Conviction tossed in killing of LAPD officer 37 years ago
LOS ANGELES (AP) — The California Supreme Court decided unanimously Thursday to overturn a man’s conviction in the killing of a Los Angeles Police Department officer 37 years ago during a traffic stop, according to a newspaper report.
Citing extensive evidence that the defense lawyer for Kenneth Earl Gay was incompetent, the state high court reversed the conviction that sent Gay to death row in Officer Paul Verna’s killing in 1983, the Los Angeles Times reported. Gay is now 60.
The court overturned Gay’s death sentence years ago on the grounds he had an inadequate lawyer, and a new trial was held on whether he should be condemned to death.

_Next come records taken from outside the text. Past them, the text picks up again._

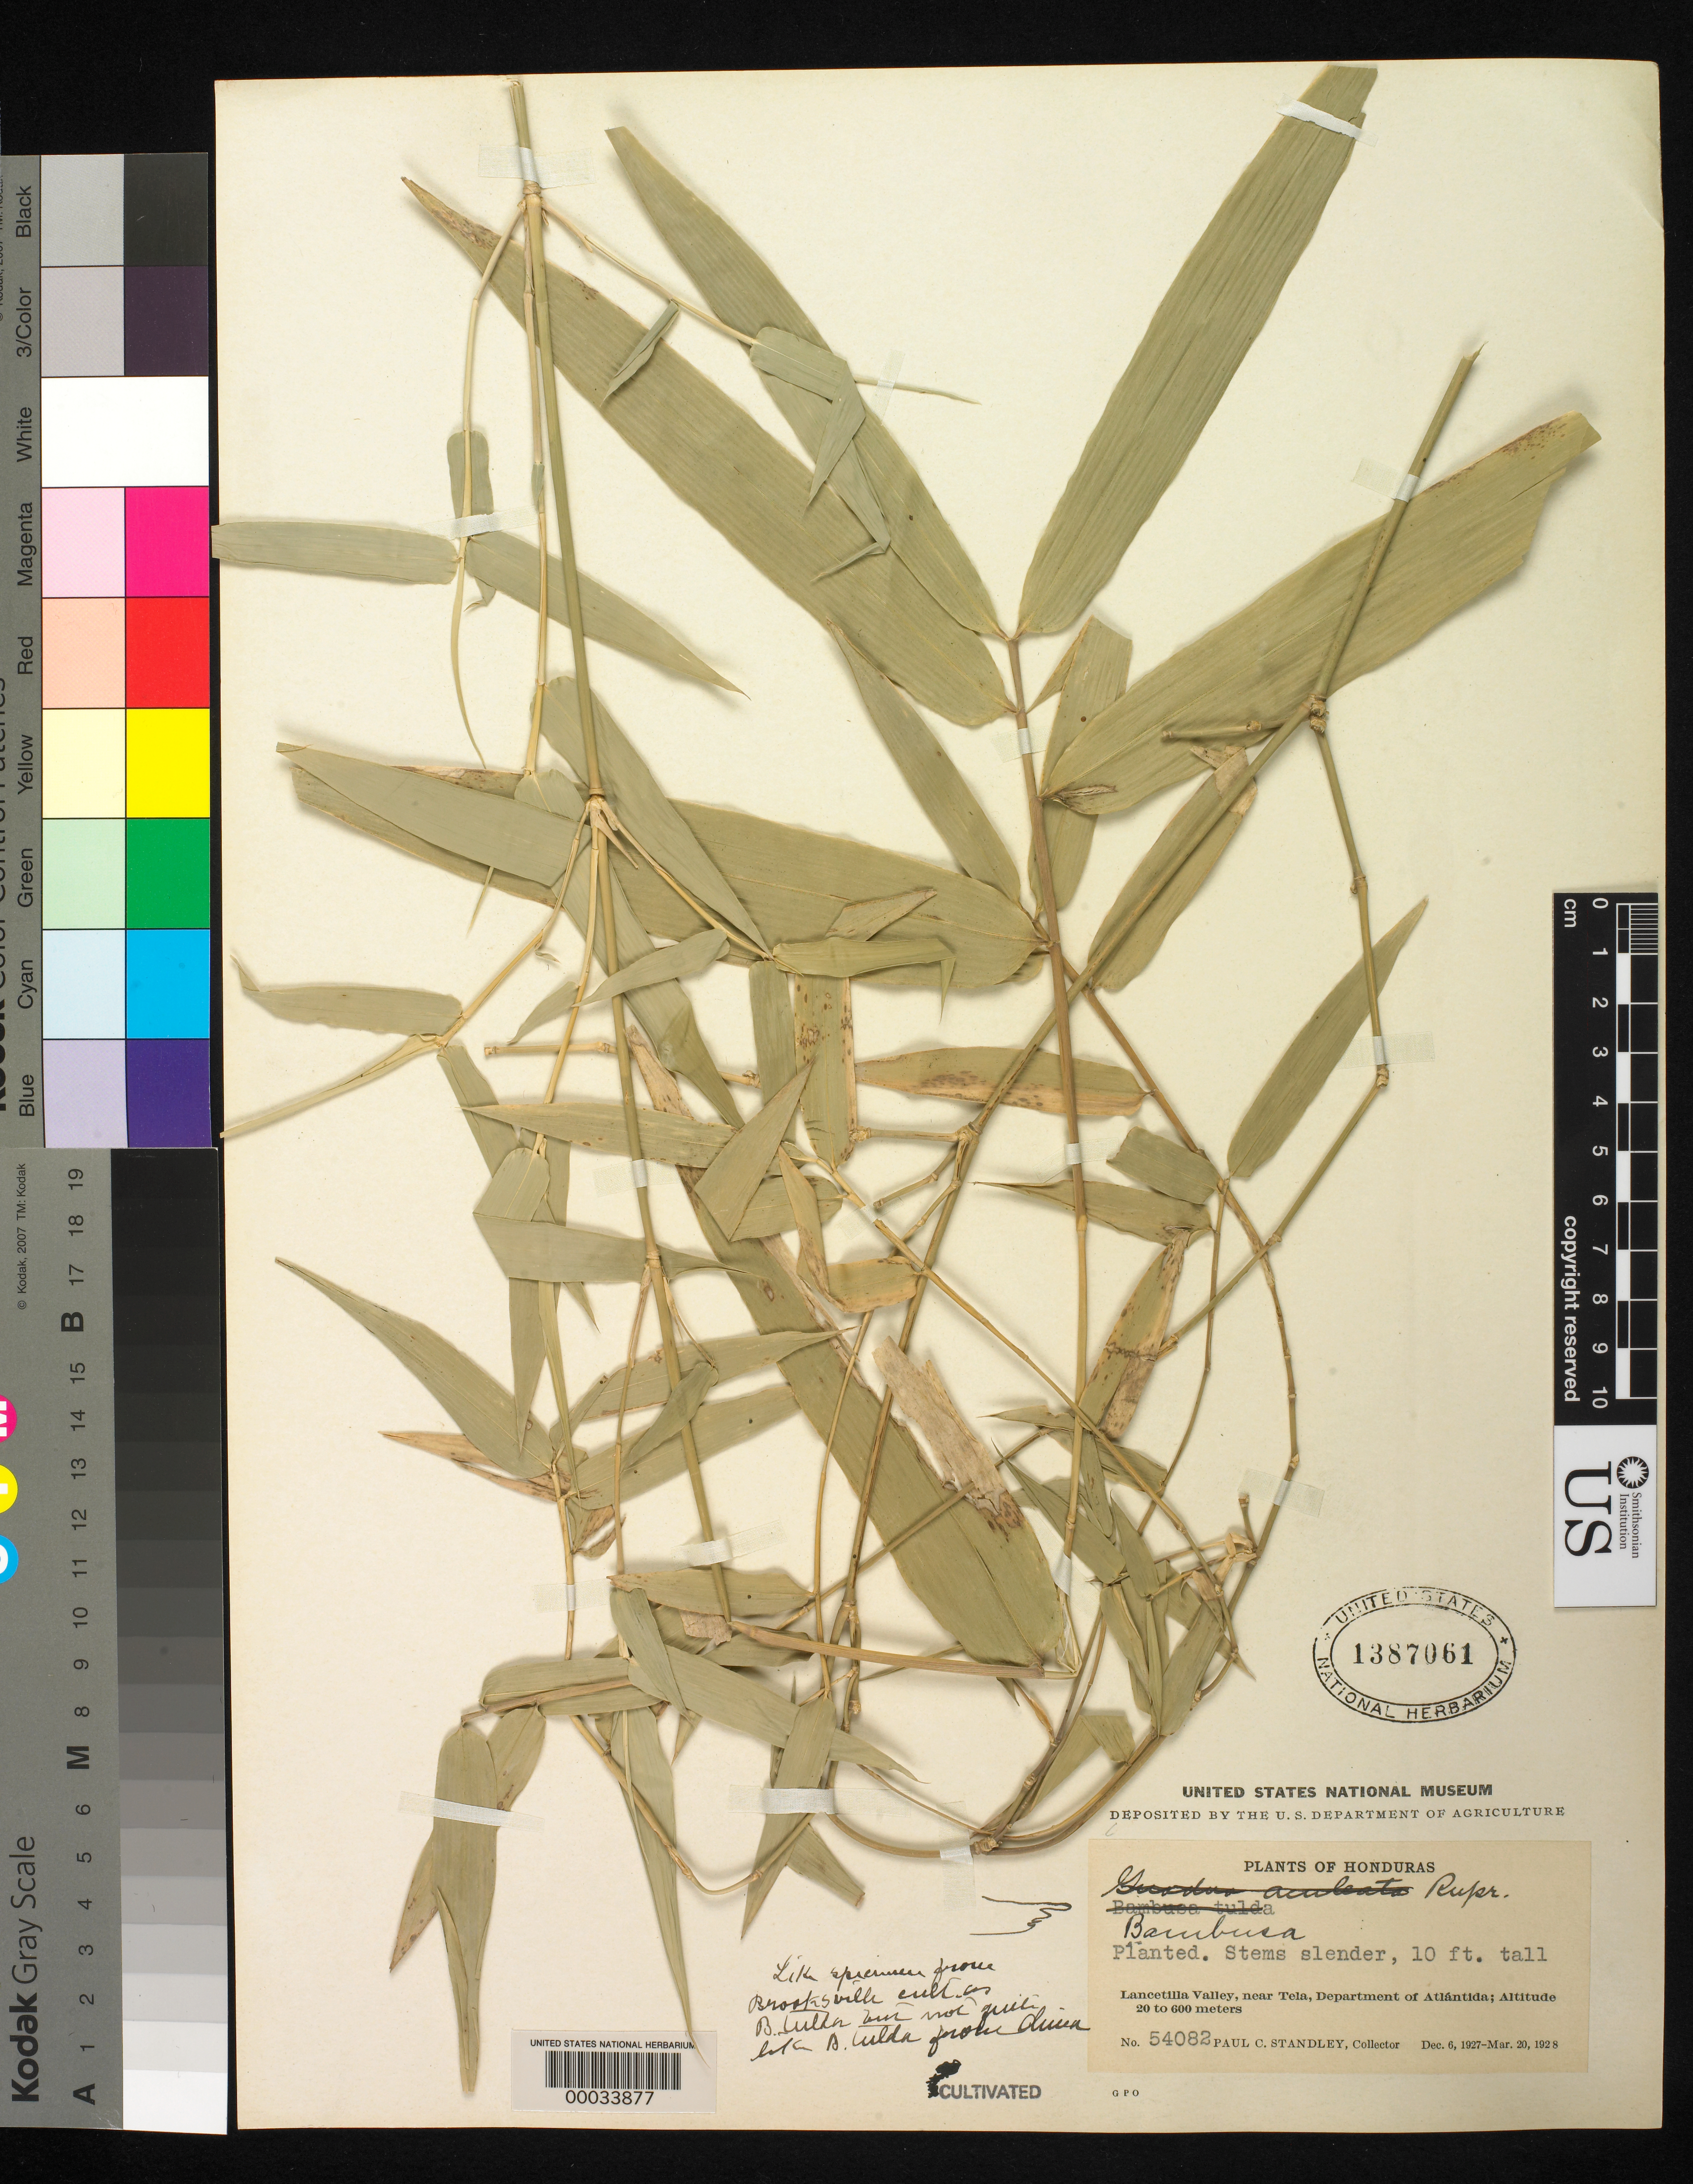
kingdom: Plantae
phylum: Tracheophyta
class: Liliopsida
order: Poales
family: Poaceae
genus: Bambusa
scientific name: Bambusa sp.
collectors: P. C. Standley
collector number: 54082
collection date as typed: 06 Dec 1927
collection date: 1927-12-06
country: Honduras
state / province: Atlántida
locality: Lancetilla Valley, Tela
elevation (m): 20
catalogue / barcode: US 1387061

Another jury recommended death, but the second death sentence also was overturned.
Gay then argued that his lawyer, Daye Shinn, also botched the guilty phase of his trial. Shinn, who was later disbarred and has since died, lied to get Gay’s case, according to evidence.
The lawyer also counseled the defendant to admit to incriminating evidence and failed to introduce evidence that might have persuaded a jury to acquit him or spare his life, the newspaper said.
Both Gay and a co-defendant, Raynard Cummings, were passengers in the stolen car stopped by motorcycle officer Verna. Witnesses disagreed about which man shot Verna. Both were convicted and sentenced to death.